• [Условие задачи]
Перенесите в таблицу Markdown все строки записей, начиная со строки с «長野県: 90年順位=-0.» и заканчивая строкой с «岩手県: 90年順位=0.2» включительно, без пустых строк. Назовите столбцы «№» (номер строки по порядку) и «Строка» (сама строка).

[Выдержки из набора данных]
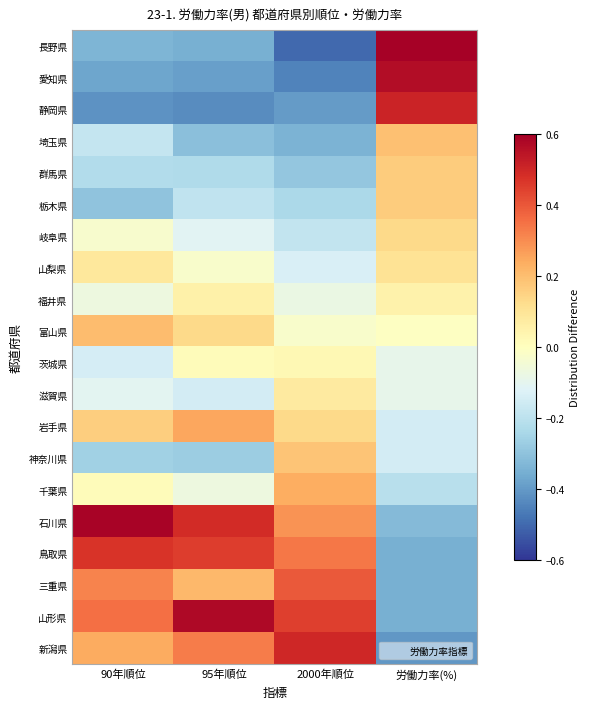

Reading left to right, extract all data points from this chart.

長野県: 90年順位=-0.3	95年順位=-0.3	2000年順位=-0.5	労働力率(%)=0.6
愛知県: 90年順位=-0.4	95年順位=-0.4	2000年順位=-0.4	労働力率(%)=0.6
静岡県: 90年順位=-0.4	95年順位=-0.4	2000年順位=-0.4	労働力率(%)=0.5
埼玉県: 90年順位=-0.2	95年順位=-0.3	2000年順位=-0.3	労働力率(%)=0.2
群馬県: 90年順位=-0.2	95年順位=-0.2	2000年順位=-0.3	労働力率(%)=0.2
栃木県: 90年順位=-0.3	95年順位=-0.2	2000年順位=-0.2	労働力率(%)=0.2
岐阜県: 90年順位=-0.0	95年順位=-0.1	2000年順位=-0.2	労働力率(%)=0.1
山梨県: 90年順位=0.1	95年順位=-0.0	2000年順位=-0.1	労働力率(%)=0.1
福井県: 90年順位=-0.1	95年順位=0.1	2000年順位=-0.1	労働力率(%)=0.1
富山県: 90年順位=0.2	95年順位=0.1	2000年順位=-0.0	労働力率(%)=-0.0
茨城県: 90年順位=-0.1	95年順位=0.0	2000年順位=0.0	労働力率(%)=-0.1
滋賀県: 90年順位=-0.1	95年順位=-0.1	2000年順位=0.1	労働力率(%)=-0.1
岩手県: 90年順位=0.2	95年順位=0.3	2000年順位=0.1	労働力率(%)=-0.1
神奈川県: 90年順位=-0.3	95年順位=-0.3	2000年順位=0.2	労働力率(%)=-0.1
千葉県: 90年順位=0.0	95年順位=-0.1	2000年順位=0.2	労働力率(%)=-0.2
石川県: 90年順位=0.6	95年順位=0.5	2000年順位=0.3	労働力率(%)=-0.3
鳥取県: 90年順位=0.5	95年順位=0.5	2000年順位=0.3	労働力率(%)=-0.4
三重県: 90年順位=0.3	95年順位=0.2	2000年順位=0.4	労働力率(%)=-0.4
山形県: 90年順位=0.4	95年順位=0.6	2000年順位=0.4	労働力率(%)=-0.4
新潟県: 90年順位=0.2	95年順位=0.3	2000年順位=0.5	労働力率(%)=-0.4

• [Поле для ответа]
| № | Строка |
|---|---|
| 1 | 長野県: 90年順位=-0.3	95年順位=-0.3	2000年順位=-0.5	労働力率(%)=0.6 |
| 2 | 愛知県: 90年順位=-0.4	95年順位=-0.4	2000年順位=-0.4	労働力率(%)=0.6 |
| 3 | 静岡県: 90年順位=-0.4	95年順位=-0.4	2000年順位=-0.4	労働力率(%)=0.5 |
| 4 | 埼玉県: 90年順位=-0.2	95年順位=-0.3	2000年順位=-0.3	労働力率(%)=0.2 |
| 5 | 群馬県: 90年順位=-0.2	95年順位=-0.2	2000年順位=-0.3	労働力率(%)=0.2 |
| 6 | 栃木県: 90年順位=-0.3	95年順位=-0.2	2000年順位=-0.2	労働力率(%)=0.2 |
| 7 | 岐阜県: 90年順位=-0.0	95年順位=-0.1	2000年順位=-0.2	労働力率(%)=0.1 |
| 8 | 山梨県: 90年順位=0.1	95年順位=-0.0	2000年順位=-0.1	労働力率(%)=0.1 |
| 9 | 福井県: 90年順位=-0.1	95年順位=0.1	2000年順位=-0.1	労働力率(%)=0.1 |
| 10 | 富山県: 90年順位=0.2	95年順位=0.1	2000年順位=-0.0	労働力率(%)=-0.0 |
| 11 | 茨城県: 90年順位=-0.1	95年順位=0.0	2000年順位=0.0	労働力率(%)=-0.1 |
| 12 | 滋賀県: 90年順位=-0.1	95年順位=-0.1	2000年順位=0.1	労働力率(%)=-0.1 |
| 13 | 岩手県: 90年順位=0.2	95年順位=0.3	2000年順位=0.1	労働力率(%)=-0.1 |